The Democratic-controlled Senate has passed a budget drafted to President Barack Obama's specifications, voting a few hours after the House approved a similar plan.
The Senate vote was 55-43, along party lines.
The plan calls for spending of $3.5 trillion for the budget year beginning Oct. 1 and has a deficit projected at $1.2 trillion.
It provides for higher spending on domestic programs and clears the way for action later in the year on Obama's call for an overhaul of health care, a new energy policy and changes in federal support for education.
The budget votes mark victories for the Obama administration, but tough battles lie ahead when lawmakers turn to the other items on the president's agenda.
The Democratic-controlled House approved a budget blueprint drawn to President Barack Obama's specifications Thursday and the Senate hastened to follow suit after administration allies rejected alternatives from liberals and conservatives alike. The vote in the House was 233-196, largely along party lines, for a $3.6 trillion plan that includes a deficit of $1.2 trillion.

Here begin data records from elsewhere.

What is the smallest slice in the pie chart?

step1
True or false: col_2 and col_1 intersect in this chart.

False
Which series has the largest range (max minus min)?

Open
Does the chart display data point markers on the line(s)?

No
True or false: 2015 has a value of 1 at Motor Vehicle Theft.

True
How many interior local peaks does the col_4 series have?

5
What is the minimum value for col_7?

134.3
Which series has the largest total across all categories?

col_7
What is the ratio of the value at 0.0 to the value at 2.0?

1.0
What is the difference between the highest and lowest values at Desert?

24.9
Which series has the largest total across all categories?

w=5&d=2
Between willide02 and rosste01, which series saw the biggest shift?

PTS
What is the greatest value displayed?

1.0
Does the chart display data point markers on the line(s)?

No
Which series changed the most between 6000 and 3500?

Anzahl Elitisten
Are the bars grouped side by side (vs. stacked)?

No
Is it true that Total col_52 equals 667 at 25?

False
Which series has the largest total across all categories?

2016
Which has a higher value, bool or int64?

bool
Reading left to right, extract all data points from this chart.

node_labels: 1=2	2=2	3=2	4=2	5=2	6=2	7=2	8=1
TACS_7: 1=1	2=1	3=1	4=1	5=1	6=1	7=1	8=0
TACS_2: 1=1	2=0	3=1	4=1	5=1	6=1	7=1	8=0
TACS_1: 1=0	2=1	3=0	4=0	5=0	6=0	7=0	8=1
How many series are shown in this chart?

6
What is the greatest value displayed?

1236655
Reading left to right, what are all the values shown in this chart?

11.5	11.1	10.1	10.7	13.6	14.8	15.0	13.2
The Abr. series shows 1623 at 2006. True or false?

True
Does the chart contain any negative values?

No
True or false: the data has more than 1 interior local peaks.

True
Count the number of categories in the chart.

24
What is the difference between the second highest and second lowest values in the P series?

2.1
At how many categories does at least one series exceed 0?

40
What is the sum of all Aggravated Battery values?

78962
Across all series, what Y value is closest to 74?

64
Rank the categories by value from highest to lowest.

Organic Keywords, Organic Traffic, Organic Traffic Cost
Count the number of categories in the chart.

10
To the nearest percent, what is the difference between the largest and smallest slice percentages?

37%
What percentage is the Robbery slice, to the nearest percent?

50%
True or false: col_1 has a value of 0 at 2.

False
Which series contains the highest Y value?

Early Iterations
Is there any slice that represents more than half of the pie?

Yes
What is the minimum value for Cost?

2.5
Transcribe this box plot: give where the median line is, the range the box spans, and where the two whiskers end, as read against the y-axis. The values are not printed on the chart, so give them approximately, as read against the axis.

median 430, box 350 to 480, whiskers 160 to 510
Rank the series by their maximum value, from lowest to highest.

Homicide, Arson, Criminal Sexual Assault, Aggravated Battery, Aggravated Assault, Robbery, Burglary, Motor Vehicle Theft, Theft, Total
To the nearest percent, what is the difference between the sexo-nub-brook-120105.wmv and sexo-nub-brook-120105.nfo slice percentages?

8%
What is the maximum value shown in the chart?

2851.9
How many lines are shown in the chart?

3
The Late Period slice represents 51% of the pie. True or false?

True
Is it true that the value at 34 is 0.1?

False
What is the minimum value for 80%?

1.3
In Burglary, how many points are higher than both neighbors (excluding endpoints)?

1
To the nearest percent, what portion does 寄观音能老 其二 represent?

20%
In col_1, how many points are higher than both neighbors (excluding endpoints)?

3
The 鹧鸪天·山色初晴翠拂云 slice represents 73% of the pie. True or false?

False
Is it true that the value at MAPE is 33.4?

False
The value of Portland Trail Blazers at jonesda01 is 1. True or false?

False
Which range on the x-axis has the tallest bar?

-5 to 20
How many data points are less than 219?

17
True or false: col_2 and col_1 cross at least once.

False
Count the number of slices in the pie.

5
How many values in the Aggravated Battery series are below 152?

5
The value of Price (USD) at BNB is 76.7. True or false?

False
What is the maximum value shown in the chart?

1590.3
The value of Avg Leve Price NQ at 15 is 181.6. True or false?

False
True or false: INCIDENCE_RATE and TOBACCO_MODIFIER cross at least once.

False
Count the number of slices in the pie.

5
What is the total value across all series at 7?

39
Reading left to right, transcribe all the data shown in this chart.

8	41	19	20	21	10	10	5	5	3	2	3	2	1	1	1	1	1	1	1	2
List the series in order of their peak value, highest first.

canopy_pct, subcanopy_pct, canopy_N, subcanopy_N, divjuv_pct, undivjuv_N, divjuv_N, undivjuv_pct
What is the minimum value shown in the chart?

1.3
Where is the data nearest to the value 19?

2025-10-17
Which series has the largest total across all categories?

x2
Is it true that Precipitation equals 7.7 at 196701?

The country wants "real change, and we have come here to make a difference," House Speaker Nancy Pelosi, D-Calif., said as both chambers worked on plans to boost spending on domestic programs, raise taxes on the wealthy in two years' time and clear the way for action later in the year on Obama's priority items of health care, energy and education.
Republicans in both houses accused Democrats of drafting plans that would hurt the recession-ravaged economy in the long run, rather than help it, and saddle future generations with too much debt.
"The administration's budget simply taxes too much, spends too much and borrows too much at a moment when we can least afford it," said the Senate Republican leader, Mitch McConnell of Kentucky.